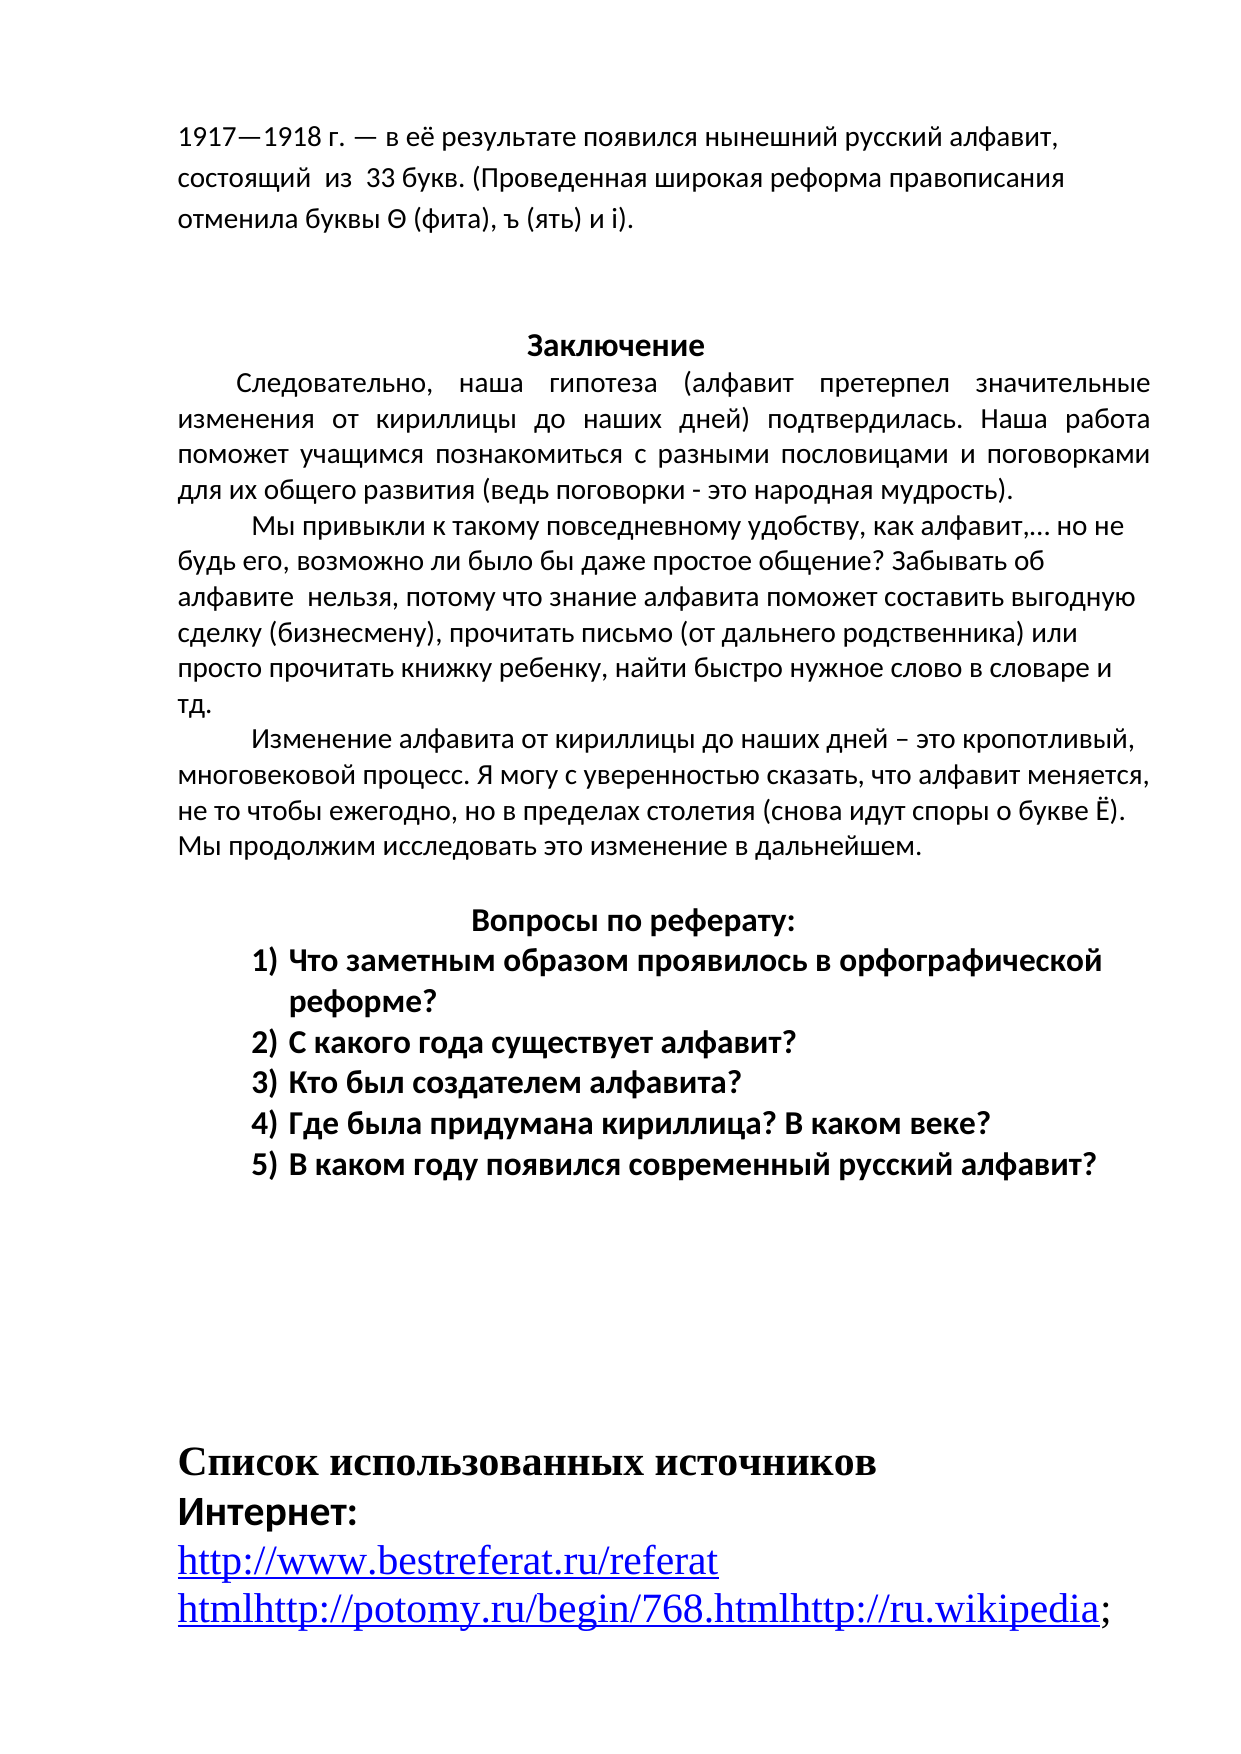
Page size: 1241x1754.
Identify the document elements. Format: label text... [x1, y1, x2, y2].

list С какого года существует алфавит? [251, 1021, 1152, 1062]
text http://www.bestreferat.ru/referat [177, 1535, 1152, 1583]
list Кто был создателем алфавита? [251, 1062, 1152, 1102]
list В каком году появился современный русский алфавит? [251, 1143, 1152, 1184]
list Что заметным образом проявилось в орфографической реформе? [251, 939, 1152, 1021]
text Вопросы по реферату: [177, 899, 1152, 939]
text Изменение алфавита от кириллицы до наших дней – это кропотливый, многовековой процесс. Я могу с уверенностью сказать, что алфавит меняется, не то чтобы ежегодно, но в пределах столетия (снова идут споры о букве Ё). Мы продолжим исследовать это изменение в дальнейшем. [177, 721, 1152, 863]
text Заключение [177, 323, 1152, 364]
text htmlhttp://potomy.ru/begin/768.htmlhttp://ru.wikipedia; [177, 1583, 1152, 1631]
text 1917—1918 г. — в её результате появился нынешний русский алфавит, состоящий из 33 букв. (Проведенная широкая реформа правописания отменила буквы Θ (фита), ъ (ять) и i). [177, 118, 1152, 236]
text Следовательно, наша гипотеза (алфавит претерпел значительные изменения от кириллицы до наших дней) подтвердилась. Наша работа поможет учащимся познакомиться с разными пословицами и поговорками для их общего развития (ведь поговорки - это народная мудрость). [177, 364, 1152, 507]
text Список использованных источников [177, 1437, 1152, 1484]
text Мы привыкли к такому повседневному удобству, как алфавит,… но не будь его, возможно ли было бы даже простое общение? Забывать об алфавите нельзя, потому что знание алфавита поможет составить выгодную сделку (бизнесмену), прочитать письмо (от дальнего родственника) или просто прочитать книжку ребенку, найти быстро нужное слово в словаре и тд. [177, 507, 1152, 721]
list Где была придумана кириллица? В каком веке? [251, 1102, 1152, 1143]
text Интернет: [177, 1484, 1152, 1535]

* _PROBLEM DESCRIPTION_
Exact copy, no pictures: please print every record above as written.

* _TASK RESPONSE_
Page size: 1241x1754.
Identify the document elements. Format: label text... [x1, y1, x2, y2].

list С какого года существует алфавит? [251, 1021, 1152, 1062]
text http://www.bestreferat.ru/referat [177, 1535, 1152, 1583]
list Кто был создателем алфавита? [251, 1062, 1152, 1102]
list В каком году появился современный русский алфавит? [251, 1143, 1152, 1184]
list Что заметным образом проявилось в орфографической реформе? [251, 939, 1152, 1021]
text Вопросы по реферату: [177, 899, 1152, 939]
text Изменение алфавита от кириллицы до наших дней – это кропотливый, многовековой процесс. Я могу с уверенностью сказать, что алфавит меняется, не то чтобы ежегодно, но в пределах столетия (снова идут споры о букве Ё). Мы продолжим исследовать это изменение в дальнейшем. [177, 721, 1152, 863]
text Заключение [177, 323, 1152, 364]
text htmlhttp://potomy.ru/begin/768.htmlhttp://ru.wikipedia; [177, 1583, 1152, 1631]
text 1917—1918 г. — в её результате появился нынешний русский алфавит, состоящий из 33 букв. (Проведенная широкая реформа правописания отменила буквы Θ (фита), ъ (ять) и i). [177, 118, 1152, 236]
text Следовательно, наша гипотеза (алфавит претерпел значительные изменения от кириллицы до наших дней) подтвердилась. Наша работа поможет учащимся познакомиться с разными пословицами и поговорками для их общего развития (ведь поговорки - это народная мудрость). [177, 364, 1152, 507]
text Список использованных источников [177, 1437, 1152, 1484]
text Мы привыкли к такому повседневному удобству, как алфавит,… но не будь его, возможно ли было бы даже простое общение? Забывать об алфавите нельзя, потому что знание алфавита поможет составить выгодную сделку (бизнесмену), прочитать письмо (от дальнего родственника) или просто прочитать книжку ребенку, найти быстро нужное слово в словаре и тд. [177, 507, 1152, 721]
list Где была придумана кириллица? В каком веке? [251, 1102, 1152, 1143]
text Интернет: [177, 1484, 1152, 1535]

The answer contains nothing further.